Entries drawn from a collection
───
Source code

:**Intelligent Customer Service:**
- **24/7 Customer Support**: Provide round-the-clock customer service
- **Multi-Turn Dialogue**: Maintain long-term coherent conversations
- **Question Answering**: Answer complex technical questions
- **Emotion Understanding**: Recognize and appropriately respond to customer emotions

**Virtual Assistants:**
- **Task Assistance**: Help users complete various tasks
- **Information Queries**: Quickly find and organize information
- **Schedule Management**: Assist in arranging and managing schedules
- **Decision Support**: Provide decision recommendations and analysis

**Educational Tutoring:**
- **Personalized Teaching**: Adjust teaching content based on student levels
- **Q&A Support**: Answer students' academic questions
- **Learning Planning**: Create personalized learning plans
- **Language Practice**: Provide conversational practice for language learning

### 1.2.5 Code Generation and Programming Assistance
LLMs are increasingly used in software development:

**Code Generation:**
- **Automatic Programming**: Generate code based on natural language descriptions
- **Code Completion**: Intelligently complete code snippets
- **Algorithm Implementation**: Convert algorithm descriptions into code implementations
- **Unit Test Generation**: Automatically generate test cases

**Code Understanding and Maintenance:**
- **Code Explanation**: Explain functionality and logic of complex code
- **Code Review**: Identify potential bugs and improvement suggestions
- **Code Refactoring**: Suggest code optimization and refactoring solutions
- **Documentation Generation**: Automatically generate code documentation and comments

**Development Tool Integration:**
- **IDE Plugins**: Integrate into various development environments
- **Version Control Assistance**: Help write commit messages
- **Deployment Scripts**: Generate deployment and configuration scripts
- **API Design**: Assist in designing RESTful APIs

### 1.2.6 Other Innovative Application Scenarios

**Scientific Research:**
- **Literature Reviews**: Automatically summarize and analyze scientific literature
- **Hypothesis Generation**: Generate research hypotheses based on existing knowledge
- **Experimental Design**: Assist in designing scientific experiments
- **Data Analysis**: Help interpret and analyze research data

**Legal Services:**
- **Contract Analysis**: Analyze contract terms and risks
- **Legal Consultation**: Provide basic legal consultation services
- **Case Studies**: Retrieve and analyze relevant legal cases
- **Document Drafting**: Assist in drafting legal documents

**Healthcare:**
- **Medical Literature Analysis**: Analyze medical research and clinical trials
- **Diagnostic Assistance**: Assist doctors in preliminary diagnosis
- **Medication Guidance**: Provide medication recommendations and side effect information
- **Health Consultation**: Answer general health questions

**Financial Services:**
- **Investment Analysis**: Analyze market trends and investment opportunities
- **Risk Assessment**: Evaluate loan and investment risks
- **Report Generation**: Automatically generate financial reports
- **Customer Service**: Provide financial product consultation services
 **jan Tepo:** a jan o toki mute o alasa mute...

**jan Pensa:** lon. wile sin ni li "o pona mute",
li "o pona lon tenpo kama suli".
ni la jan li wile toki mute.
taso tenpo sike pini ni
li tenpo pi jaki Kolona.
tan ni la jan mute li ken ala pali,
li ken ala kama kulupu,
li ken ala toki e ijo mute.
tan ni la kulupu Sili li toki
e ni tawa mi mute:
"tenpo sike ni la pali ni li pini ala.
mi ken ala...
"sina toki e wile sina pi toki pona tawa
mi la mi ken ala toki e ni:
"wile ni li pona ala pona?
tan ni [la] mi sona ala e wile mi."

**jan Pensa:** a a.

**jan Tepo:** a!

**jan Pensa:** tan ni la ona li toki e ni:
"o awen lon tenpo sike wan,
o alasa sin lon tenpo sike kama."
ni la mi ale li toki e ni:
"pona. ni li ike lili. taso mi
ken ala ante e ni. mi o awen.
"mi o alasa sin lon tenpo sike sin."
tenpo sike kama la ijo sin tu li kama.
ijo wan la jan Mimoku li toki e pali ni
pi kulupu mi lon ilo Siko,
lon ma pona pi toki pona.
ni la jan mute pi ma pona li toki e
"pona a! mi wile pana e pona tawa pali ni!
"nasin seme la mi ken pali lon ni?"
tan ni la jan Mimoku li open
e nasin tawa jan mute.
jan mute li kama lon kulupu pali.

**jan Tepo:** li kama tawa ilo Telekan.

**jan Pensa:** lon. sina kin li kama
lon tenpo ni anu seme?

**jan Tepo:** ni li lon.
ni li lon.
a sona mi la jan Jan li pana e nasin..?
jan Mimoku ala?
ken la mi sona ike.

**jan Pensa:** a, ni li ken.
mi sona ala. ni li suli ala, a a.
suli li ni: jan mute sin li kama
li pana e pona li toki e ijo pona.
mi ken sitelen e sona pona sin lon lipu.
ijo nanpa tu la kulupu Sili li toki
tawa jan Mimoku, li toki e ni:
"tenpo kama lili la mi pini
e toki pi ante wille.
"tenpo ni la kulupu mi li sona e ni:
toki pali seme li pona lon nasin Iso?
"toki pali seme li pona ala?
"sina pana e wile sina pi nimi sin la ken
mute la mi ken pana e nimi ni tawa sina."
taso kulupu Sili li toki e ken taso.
───
Exercise goal: Could you write out every line of each record above, keeping each one unchanged?

Answer to the exercise:
Source code

:**Intelligent Customer Service:**
- **24/7 Customer Support**: Provide round-the-clock customer service
- **Multi-Turn Dialogue**: Maintain long-term coherent conversations
- **Question Answering**: Answer complex technical questions
- **Emotion Understanding**: Recognize and appropriately respond to customer emotions

**Virtual Assistants:**
- **Task Assistance**: Help users complete various tasks
- **Information Queries**: Quickly find and organize information
- **Schedule Management**: Assist in arranging and managing schedules
- **Decision Support**: Provide decision recommendations and analysis

**Educational Tutoring:**
- **Personalized Teaching**: Adjust teaching content based on student levels
- **Q&A Support**: Answer students' academic questions
- **Learning Planning**: Create personalized learning plans
- **Language Practice**: Provide conversational practice for language learning

### 1.2.5 Code Generation and Programming Assistance
LLMs are increasingly used in software development:

**Code Generation:**
- **Automatic Programming**: Generate code based on natural language descriptions
- **Code Completion**: Intelligently complete code snippets
- **Algorithm Implementation**: Convert algorithm descriptions into code implementations
- **Unit Test Generation**: Automatically generate test cases

**Code Understanding and Maintenance:**
- **Code Explanation**: Explain functionality and logic of complex code
- **Code Review**: Identify potential bugs and improvement suggestions
- **Code Refactoring**: Suggest code optimization and refactoring solutions
- **Documentation Generation**: Automatically generate code documentation and comments

**Development Tool Integration:**
- **IDE Plugins**: Integrate into various development environments
- **Version Control Assistance**: Help write commit messages
- **Deployment Scripts**: Generate deployment and configuration scripts
- **API Design**: Assist in designing RESTful APIs

### 1.2.6 Other Innovative Application Scenarios

**Scientific Research:**
- **Literature Reviews**: Automatically summarize and analyze scientific literature
- **Hypothesis Generation**: Generate research hypotheses based on existing knowledge
- **Experimental Design**: Assist in designing scientific experiments
- **Data Analysis**: Help interpret and analyze research data

**Legal Services:**
- **Contract Analysis**: Analyze contract terms and risks
- **Legal Consultation**: Provide basic legal consultation services
- **Case Studies**: Retrieve and analyze relevant legal cases
- **Document Drafting**: Assist in drafting legal documents

**Healthcare:**
- **Medical Literature Analysis**: Analyze medical research and clinical trials
- **Diagnostic Assistance**: Assist doctors in preliminary diagnosis
- **Medication Guidance**: Provide medication recommendations and side effect information
- **Health Consultation**: Answer general health questions

**Financial Services:**
- **Investment Analysis**: Analyze market trends and investment opportunities
- **Risk Assessment**: Evaluate loan and investment risks
- **Report Generation**: Automatically generate financial reports
- **Customer Service**: Provide financial product consultation services
 **jan Tepo:** a jan o toki mute o alasa mute...

**jan Pensa:** lon. wile sin ni li "o pona mute",
li "o pona lon tenpo kama suli".
ni la jan li wile toki mute.
taso tenpo sike pini ni
li tenpo pi jaki Kolona.
tan ni la jan mute li ken ala pali,
li ken ala kama kulupu,
li ken ala toki e ijo mute.
tan ni la kulupu Sili li toki
e ni tawa mi mute:
"tenpo sike ni la pali ni li pini ala.
mi ken ala...
"sina toki e wile sina pi toki pona tawa
mi la mi ken ala toki e ni:
"wile ni li pona ala pona?
tan ni [la] mi sona ala e wile mi."

**jan Pensa:** a a.

**jan Tepo:** a!

**jan Pensa:** tan ni la ona li toki e ni:
"o awen lon tenpo sike wan,
o alasa sin lon tenpo sike kama."
ni la mi ale li toki e ni:
"pona. ni li ike lili. taso mi
ken ala ante e ni. mi o awen.
"mi o alasa sin lon tenpo sike sin."
tenpo sike kama la ijo sin tu li kama.
ijo wan la jan Mimoku li toki e pali ni
pi kulupu mi lon ilo Siko,
lon ma pona pi toki pona.
ni la jan mute pi ma pona li toki e
"pona a! mi wile pana e pona tawa pali ni!
"nasin seme la mi ken pali lon ni?"
tan ni la jan Mimoku li open
e nasin tawa jan mute.
jan mute li kama lon kulupu pali.

**jan Tepo:** li kama tawa ilo Telekan.

**jan Pensa:** lon. sina kin li kama
lon tenpo ni anu seme?

**jan Tepo:** ni li lon.
ni li lon.
a sona mi la jan Jan li pana e nasin..?
jan Mimoku ala?
ken la mi sona ike.

**jan Pensa:** a, ni li ken.
mi sona ala. ni li suli ala, a a.
suli li ni: jan mute sin li kama
li pana e pona li toki e ijo pona.
mi ken sitelen e sona pona sin lon lipu.
ijo nanpa tu la kulupu Sili li toki
tawa jan Mimoku, li toki e ni:
"tenpo kama lili la mi pini
e toki pi ante wille.
"tenpo ni la kulupu mi li sona e ni:
toki pali seme li pona lon nasin Iso?
"toki pali seme li pona ala?
"sina pana e wile sina pi nimi sin la ken
mute la mi ken pana e nimi ni tawa sina."
taso kulupu Sili li toki e ken taso.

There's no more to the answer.